模拟客户端(浏览器等)发送请求,获取响应,按照规则获得数据

爬虫数据去哪了?

呈现出来,展示在网页上或者app上
进行分析:从数据中找一些规律

需要的软件和环境

python3
PythonChram
chrome浏览器

浏览器的请求

Url
在浏览器中输入url,回车请求

Url=请求的协议+网站域名+资源的路径+参数
浏览器请求url地址

当前url响应+js+css+图片==》elements中的内容
爬虫请求url地址

当前url响应
Elements的内容和爬虫获取的url地址响应不同,爬虫需要以当前url地址对 应响 应为准提取数据

当前url对应响应在哪里

-从network中到url地址,点击response
-页面上右键,显示源码

HTTP与HTTPS以及req

http与https区别

http超文本传输协议
明文传输
效率高,不安全

HTTPS=http+ssl(安全套接字层)
传输之前加密,之后解密获取内容
效率低,安全

get与post区别

Get没有请求体,post有,get把数据放在url中
Post请求常用与注册。

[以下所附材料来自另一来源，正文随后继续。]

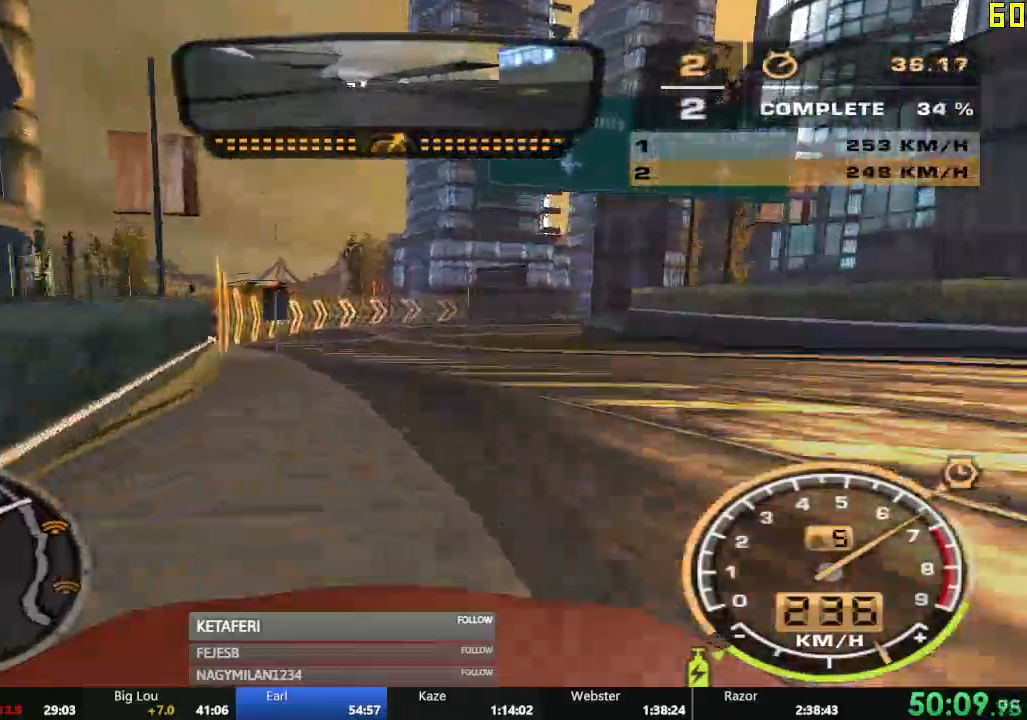
{"buttons": ["R2"], "left_stick": "right", "events": []}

传输大文件

请求与响应

HTTP请求
请求行
请求头
User-Agent
cookie
请求体
post有

HTTP响应
响应头
set-cookie:服务器通过setCookie保存客户端
响应体
Url对应响应

requests模块学习

使用前
pip install requests

发送get/post请求
res = requests.get(url)
res = requests.post(url,data={字典})

get访问百度

import requests

url = "http://www.baidu.com"

headers = {
     "User-Agent":"Mozilla/5.0 (Macintosh; Intel Mac OS X 10_13_2) AppleWebKit/537.36 (KHTML, like Gecko) Chrome/63.0.3239.132 Safari/537.36"}
response = requests.get(url,headers=headers)
# print(response)

#获取网页的html字符串
# response.encoding = "utf-8"
#
# print(response.text)


print(response.content.decode())

post百度翻译

# coding=utf-8
import requests
url = "http://fanyi.baidu.com/v2transapi"

query_string = {
     "query":"你好,世界",
        "from":"zh",
        "to":"en"}

headers = {
     "User-Agent":"Mozilla/5.0 (Windows NT 10.0; Win64; x64) AppleWebKit/537.36 (KHTML, like Gecko) Chrome/95.0.4638.69 Safari/537.36",}

response = requests.post(url,data=query_string,headers=headers)
print(response)

print(response.content.decode())
print(type(response.content.decode()))

18年时还不会出现 {‘errno’: 997, ‘errmsg’: ‘未知错误’, '‘query’: ‘你好世界’, ‘from’: ‘zh’, ‘to’: ‘en’, ‘error’: 997}}

遗憾的是:每次不同词语,都需要更改sign,

# coding=utf-8
import requests

import json


url = "https://fanyi.baidu.com/v2transapi"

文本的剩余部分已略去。